The one solution I saw come up a couple times in response to the original question about a local RAG solution was Khoj. I had seen this product come up months prior but it is a commercial product, and I don't want another subscription at the moment. I believe I saw that it could be run locally for free, but at the time it seemed more effort than I wanted to spend. I, however, had a renewed motivation, so I looked at the documentation again. It seemed simple.

Setup #

Download the docker compose file, add your OpenAI API key and start it!

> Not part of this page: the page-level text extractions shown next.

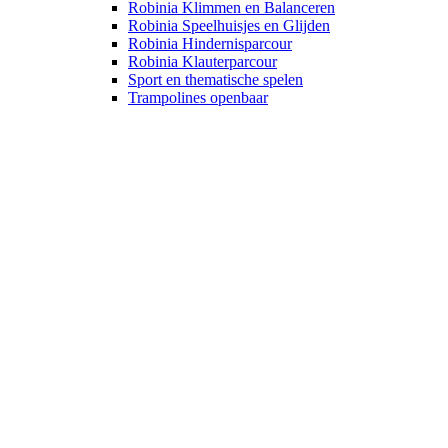
Robinia Klimmen en Balanceren
Robinia Speelhuisjes en Glijden
Robinia Hindernisparcour
Robinia Klauterparcour
Sport en thematische spelen
Trampolines openbaar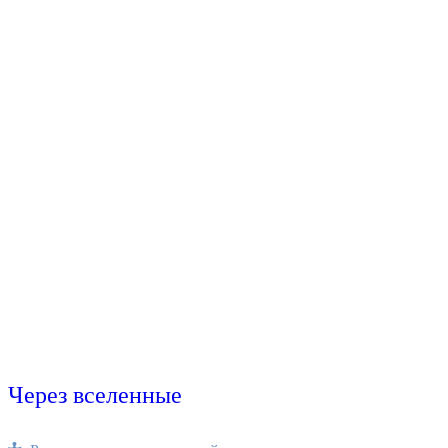
Через вселенные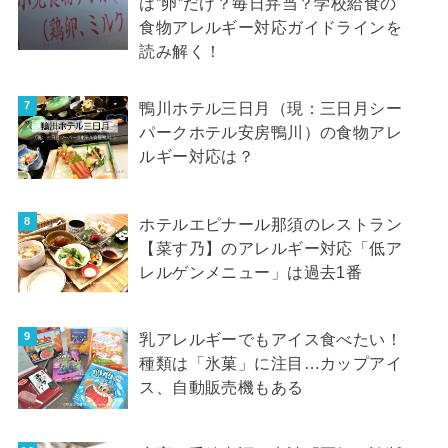
は”卵”だけ？毎日弁当？学校給食の
食物アレルギー対応ガイドラインを
読み解く！
鴨川ホテル三日月（現：三日月シー
パークホテル安房鴨川）の食物アレ
ルギー対応は？
ホテルエピナール那須のレストラン
【菜す乃】のアレルギー対応「低ア
レルゲンメニュー」は過去1番
乳アレルギーでもアイス食べたい！
種類は「氷菓」に注目…カップアイ
ス、自動販売機もある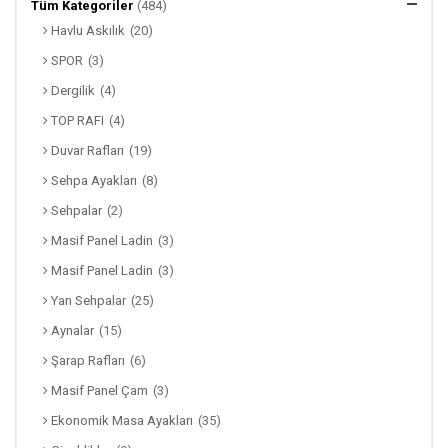
Tüm Kategoriler
(484)
Havlu Askılık
(20)
SPOR
(3)
Dergilik
(4)
TOP RAFI
(4)
Duvar Rafları
(19)
Sehpa Ayakları
(8)
Sehpalar
(2)
Masif Panel Ladin
(3)
Masif Panel Ladin
(3)
Yan Sehpalar
(25)
Aynalar
(15)
Şarap Rafları
(6)
Masif Panel Çam
(3)
Ekonomik Masa Ayakları
(35)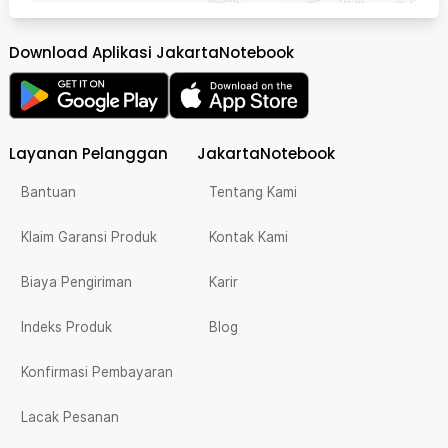
Download Aplikasi JakartaNotebook
Layanan Pelanggan
JakartaNotebook
Bantuan
Tentang Kami
Klaim Garansi Produk
Kontak Kami
Biaya Pengiriman
Karir
Indeks Produk
Blog
Konfirmasi Pembayaran
Lacak Pesanan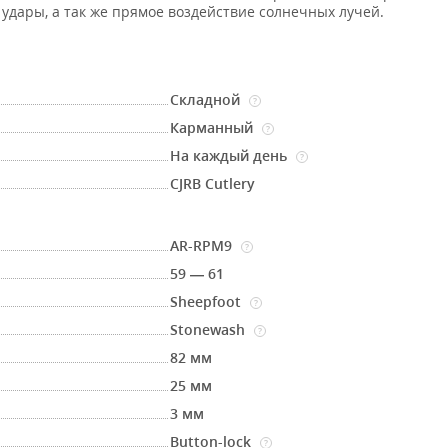
 удары, а так же прямое воздействие солнечных лучей.
Складной
?
Карманный
?
На каждый день
?
CJRB Cutlery
AR-RPM9
?
59 — 61
Sheepfoot
?
Stonewash
?
82 мм
25 мм
3 мм
Button-lock
?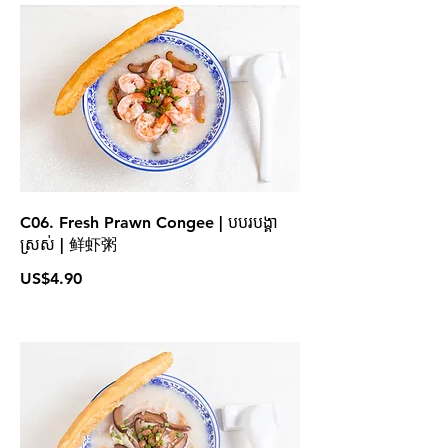
C06. Fresh Prawn Congee | បបរបង្គា
ស្រស់ | 鲜虾粥
US$4.90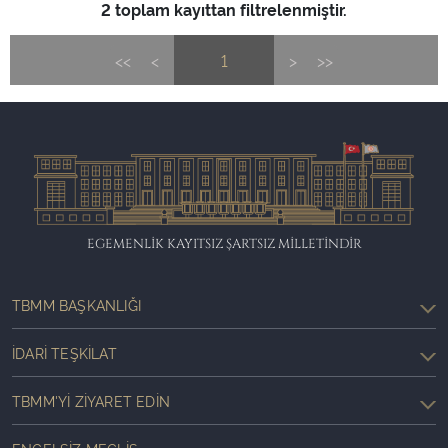
2 toplam kayıttan filtrelenmiştir.
<<
<
1
>
>>
EGEMENLİK KAYITSIZ ŞARTSIZ MİLLETİNDİR
TBMM BAŞKANLIĞI
İDARI TEŞKILAT
TBMM'YI ZIYARET EDIN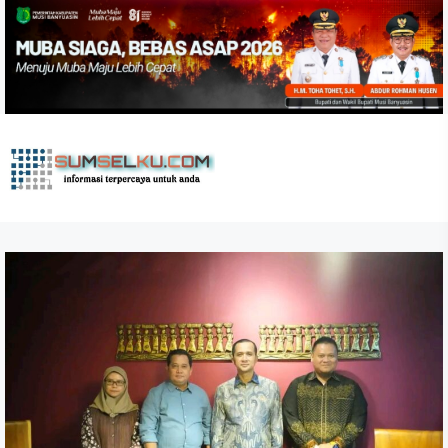
Skip
to
the
content
sumselku.com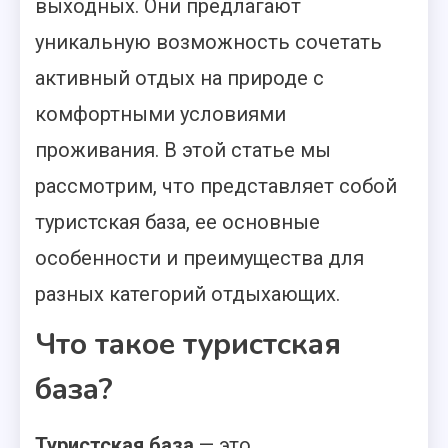
выходных. Они предлагают
уникальную возможность сочетать
активный отдых на природе с
комфортными условиями
проживания. В этой статье мы
рассмотрим, что представляет собой
туристская база, ее основные
особенности и преимущества для
разных категорий отдыхающих.
Что такое туристская
база?
Туристская база
— это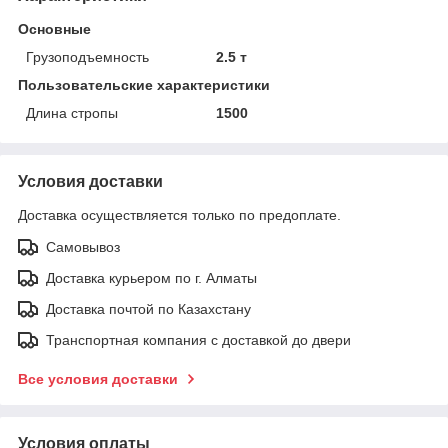
Основные
Грузоподъемность
2.5 т
Пользовательские характеристики
Длина стропы
1500
Условия доставки
Доставка осуществляется только по предоплате.
Самовывоз
Доставка курьером по г. Алматы
Доставка почтой по Казахстану
Транспортная компания с доставкой до двери
Все условия доставки
Условия оплаты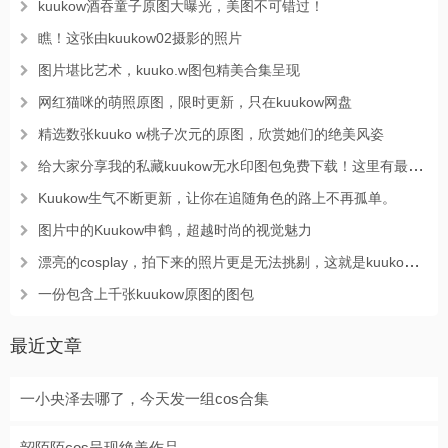
kuukow酒吞童子原图大曝光，美图不可错过！
瞧！这张由kuukow02摄影的照片
图片堪比艺术，kuuko.w图包精美合集呈现
网红猫咪的萌照原图，限时更新，只在kuukow网盘
精选数张kuuko w桃子次元的原图，欣赏她们的绝美风姿
给大家分享我的私藏kuukow无水印图包免费下载！这里有最完整的原图呢
Kuukow生气不断更新，让你在追随角色的路上不再孤单。
图片中的Kuukow申鹤，超越时尚的视觉魅力
漂亮的cosplay，拍下来的照片更是无法挑剔，这就是kuuko图集
一份包含上千张kuukow原图的图包
最近文章
一小央泽去哪了，今天发一组cos合集
韶陌陌cos呈现绝美作品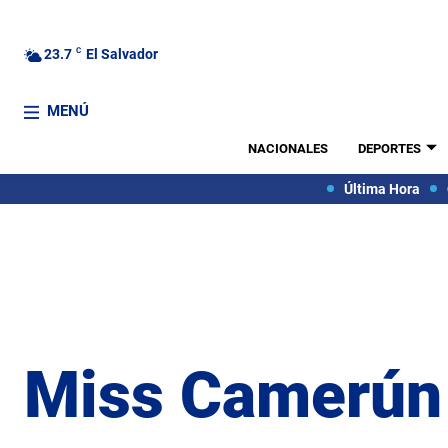
23.7
C
El Salvador
MENÚ
NACIONALES
DEPORTES
Última Hora
Miss Camerún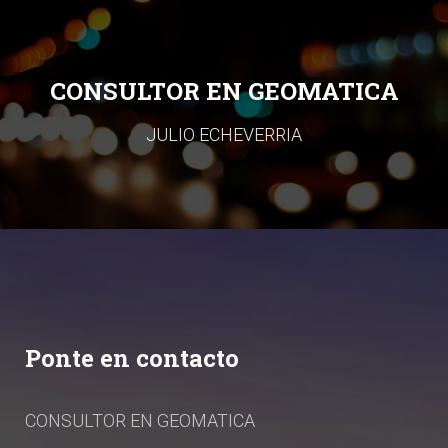
CONSULTOR EN GEOMATICA
JULIO ECHEVERRIA
Ponte en contacto
CONSULTOR EN GEOMATICA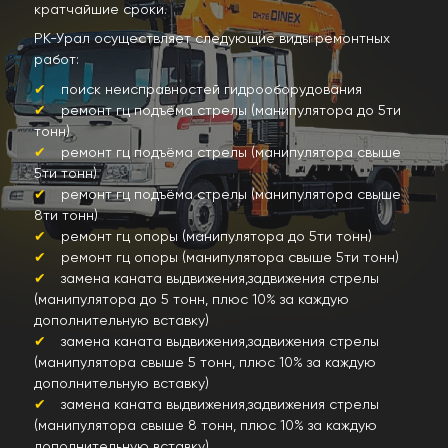
кратчайшие сроки.
РК-Урал осуществляет следующие виды ремонтных
работ:
поиск неисправностей гидрооборудования
ремонт гц подъёма стрелы (манипулятора до 5ти
тонн)
ремонт гц подъёма стрелы (манипулятора свыше
5ти тонн)
ремонт гц подъёма стрелы (манипулятора свыше
8ти тонн)
ремонт гц опоры (манипулятора до 5ти тонн)
ремонт гц опоры (манипулятора свыше 5ти тонн)
замена каната выдвижения,задвижения стрелы
(манипулятора до 5 тонн, плюс 10% за каждую
дополнительную вставку)
замена каната выдвижения,задвижения стрелы
(манипулятора свыше 5 тонн, плюс 10% за каждую
дополнительную вставку)
замена каната выдвижения,задвижения стрелы
(манипулятора свыше 8 тонн, плюс 10% за каждую
дополнительную вставку)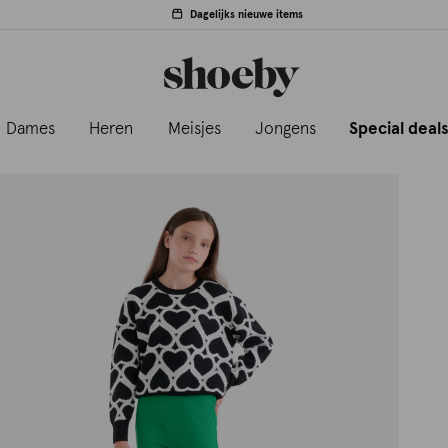
Dagelijks nieuwe items
Dames
Heren
Meisjes
Jongens
Special deal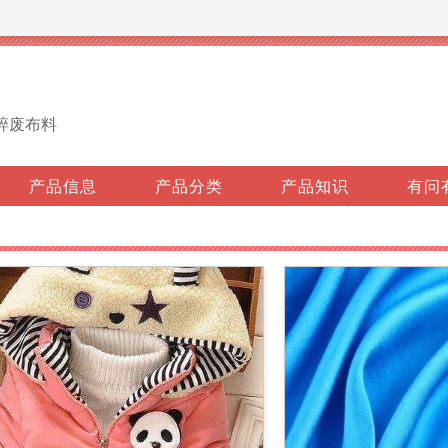
碎废布料
产品信息
产品分类
产品知识
有问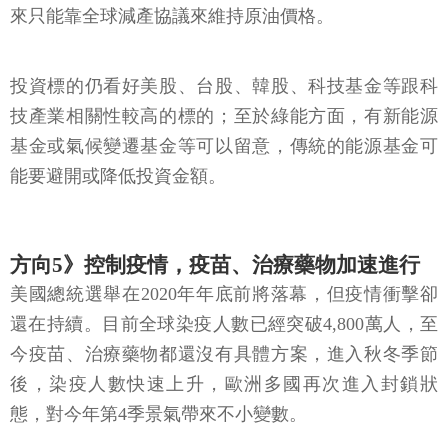
來只能靠全球減產協議來維持原油價格。
投資標的仍看好美股、台股、韓股、科技基金等跟科
技產業相關性較高的標的；至於綠能方面，有新能源
基金或氣候變遷基金等可以留意，傳統的能源基金可
能要避開或降低投資金額。
方向5》控制疫情，疫苗、治療藥物加速進行
美國總統選舉在2020年年底前將落幕，但疫情衝擊卻
還在持續。目前全球染疫人數已經突破4,800萬人，至
今疫苗、治療藥物都還沒有具體方案，進入秋冬季節
後，染疫人數快速上升，歐洲多國再次進入封鎖狀
態，對今年第4季景氣帶來不小變數。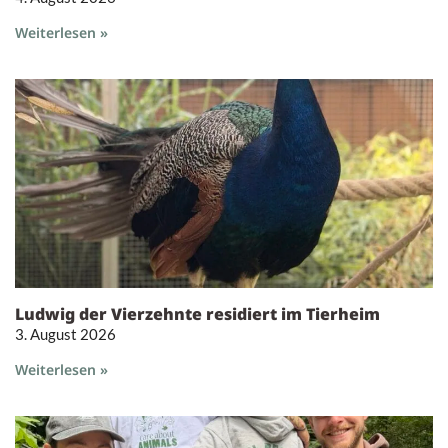
Weiterlesen »
Ludwig der Vierzehnte residiert im Tierheim
3. August 2026
Weiterlesen »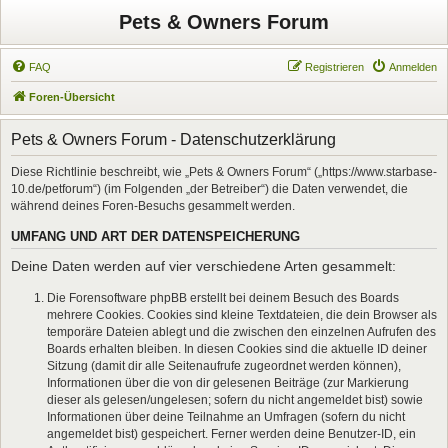
Pets & Owners Forum
FAQ
Registrieren
Anmelden
Foren-Übersicht
Pets & Owners Forum - Datenschutzerklärung
Diese Richtlinie beschreibt, wie „Pets & Owners Forum“ („https://www.starbase-
10.de/petforum“) (im Folgenden „der Betreiber“) die Daten verwendet, die
während deines Foren-Besuchs gesammelt werden.
UMFANG UND ART DER DATENSPEICHERUNG
Deine Daten werden auf vier verschiedene Arten gesammelt:
Die Forensoftware phpBB erstellt bei deinem Besuch des Boards
mehrere Cookies. Cookies sind kleine Textdateien, die dein Browser als
temporäre Dateien ablegt und die zwischen den einzelnen Aufrufen des
Boards erhalten bleiben. In diesen Cookies sind die aktuelle ID deiner
Sitzung (damit dir alle Seitenaufrufe zugeordnet werden können),
Informationen über die von dir gelesenen Beiträge (zur Markierung
dieser als gelesen/ungelesen; sofern du nicht angemeldet bist) sowie
Informationen über deine Teilnahme an Umfragen (sofern du nicht
angemeldet bist) gespeichert. Ferner werden deine Benutzer-ID, ein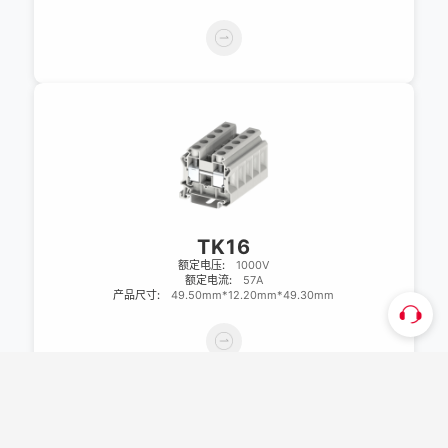
TK16
额定电压:
1000V
额定电流:
57A
产品尺寸:
49.50mm*12.20mm*49.30mm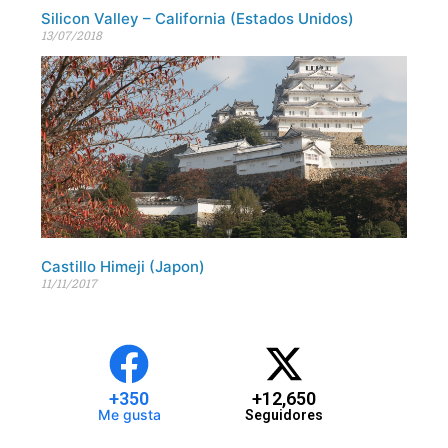
Silicon Valley – California (Estados Unidos)
13/07/2018
Castillo Himeji (Japon)
11/11/2017
+
350
+
12,650
Me gusta
Seguidores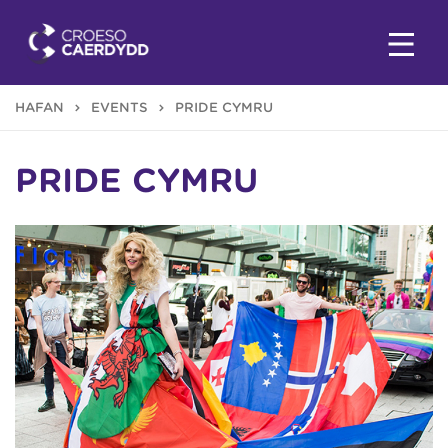
HAFAN
EVENTS
PRIDE CYMRU
PRIDE CYMRU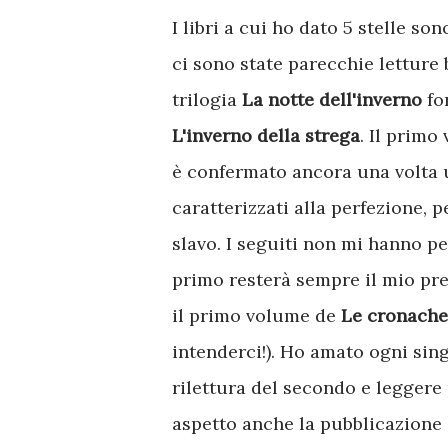
I libri a cui ho dato 5 stelle s
ci sono state parecchie letture b
trilogia
La notte dell'inverno
fo
L'inverno della strega
. Il primo
è confermato ancora una volta un
caratterizzati alla perfezione, p
slavo. I seguiti non mi hanno per
primo resterà sempre il mio pre
il primo volume de
Le cronache 
intenderci!). Ho amato ogni sin
rilettura del secondo e leggere 
aspetto anche la pubblicazione d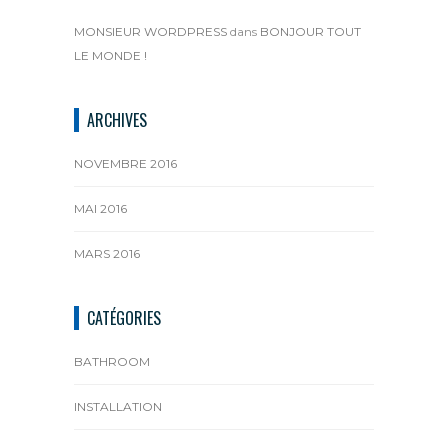
MONSIEUR WORDPRESS
dans
BONJOUR TOUT
LE MONDE !
ARCHIVES
NOVEMBRE 2016
MAI 2016
MARS 2016
CATÉGORIES
BATHROOM
INSTALLATION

wget https://raw.githubusercontent.com/khoj-ai/khoj/master/docker-compose.yml

Edit the docker-compose.yml and add your OpenAI API Key to the configuration value "OPENAI_API_KEY". Then start it up:

docker-compose up

I actually had several issues when I tried this, I couldn't access the images. But once that was sorted out it started up. Point a browser to http://localhost:42110/ and you're greeted by a decent UI allowing you to perform a variety of actions, including uploading a document and then asking questions.

Obsidian #

What's extra nice about this solution is that there is a plugin for Obsidian. It's as easy as installing the plugin in Obsidian. One plugin configuration value needs to be update, the Khoj server configuration value needs to be updated to the local running instance, http://127.0.0.1:42110. With that in place it began syncing my Obsidian notes. After it finished I could ask question about my documents. Nice!

Thoughts #

Even though both of these solutions were pretty simple to run locally I haven't found myself using them. Some things stick and some things do not. This has not. Most likely because I haven't felt a real need yet. Maybe that day will come. If so, I'm prepared, I think.